Solve the pde $xu_x-yu_y+u=x$

Question

Solve the pde $xu_x-yu_y+u=x$

by solving characterstic method

$\frac{dx}{x}=\frac{dy}{-y}=\frac{dz}{x-u}$

now from $\frac{dx}{x}=\frac{dy}{-y}\implies xy=c_1$ im not getting any idea how to get other constant $c_2$

any help?

Answer 1

$$xu_x-yu_y+u=x$$

You wrote the Charpit-Lagrange characteristic ODEs :

$$\frac{dx}{x}=\frac{dy}{-y}=\frac{dz}{x-u}$$ The mistake is to introduce a new symbol $z$ which doesn't exist in the PDE. The correct writting is : $$\frac{dx}{x}=\frac{dy}{-y}=\frac{du}{x-u}$$ The second characteristic equation comes from solving $$\frac{dx}{x}=\frac{du}{x-u}$$ This is a first order linear ODE : $\quad u'+\frac{u}{x}=1\quad$ leading to : $$xu-\frac{x^2}{2}=c_2$$ With the first characteristic equation that you correctly found, the general solution of the PDE is : $$u(x,y)=\frac{x}{2}+\frac{1}{x}F(xy)$$ where $F$ is an arbitrary function (to be determined according to some boundary condition).

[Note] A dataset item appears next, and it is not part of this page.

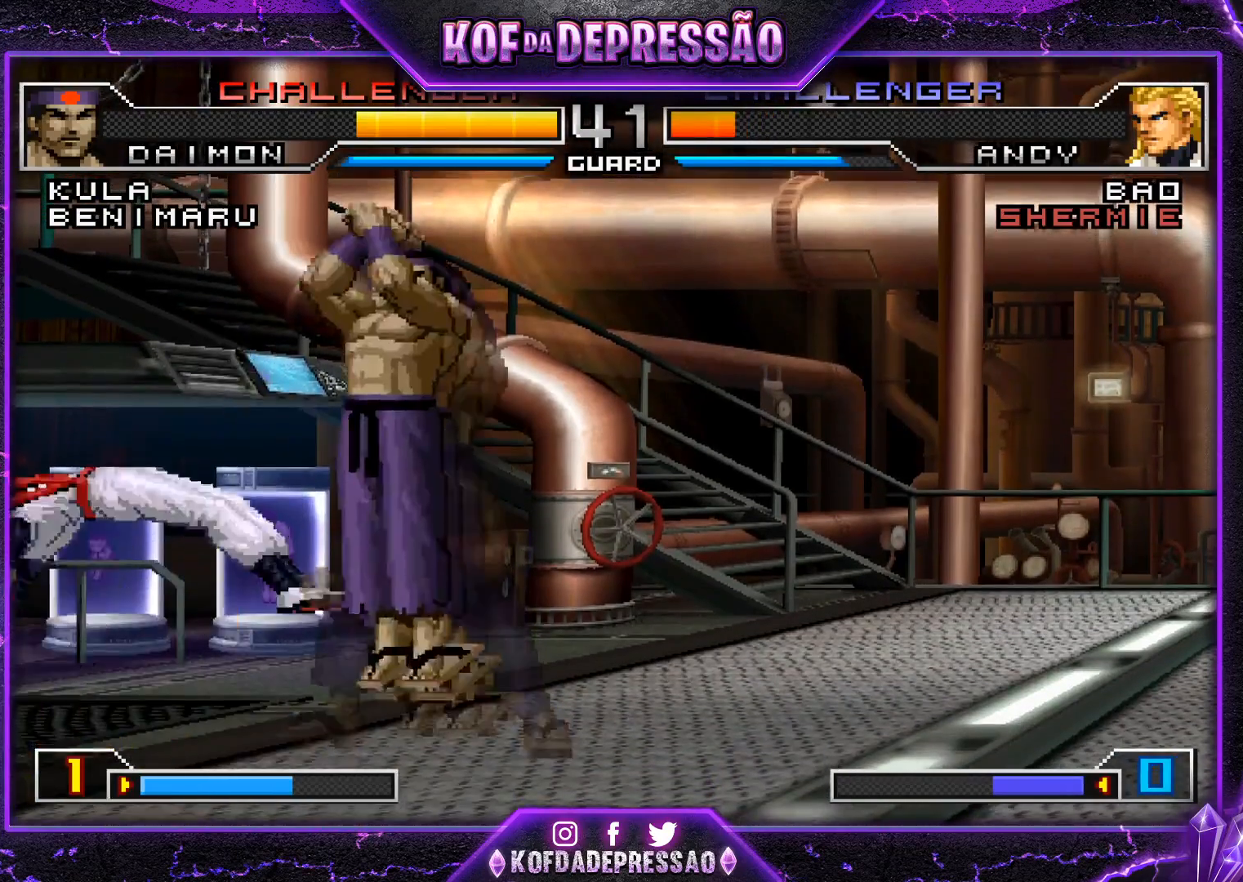
{"buttons": [], "left_stick": "right", "events": [[84, "left_stick", "right"], [117, "CROSS", "down"], [201, "CROSS", "up"]]}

NOTE. One can introduce a new function $z(x,y)$ but with a specific definition of this function. For example $z$ is considered as equivalent to $u$ on the characteristic curve only but not elsewhere. Then instead of $\frac{dz}{x-u}$ one write $\frac{dz}{x-z}$. The calculus follows as above. This is even more thorough.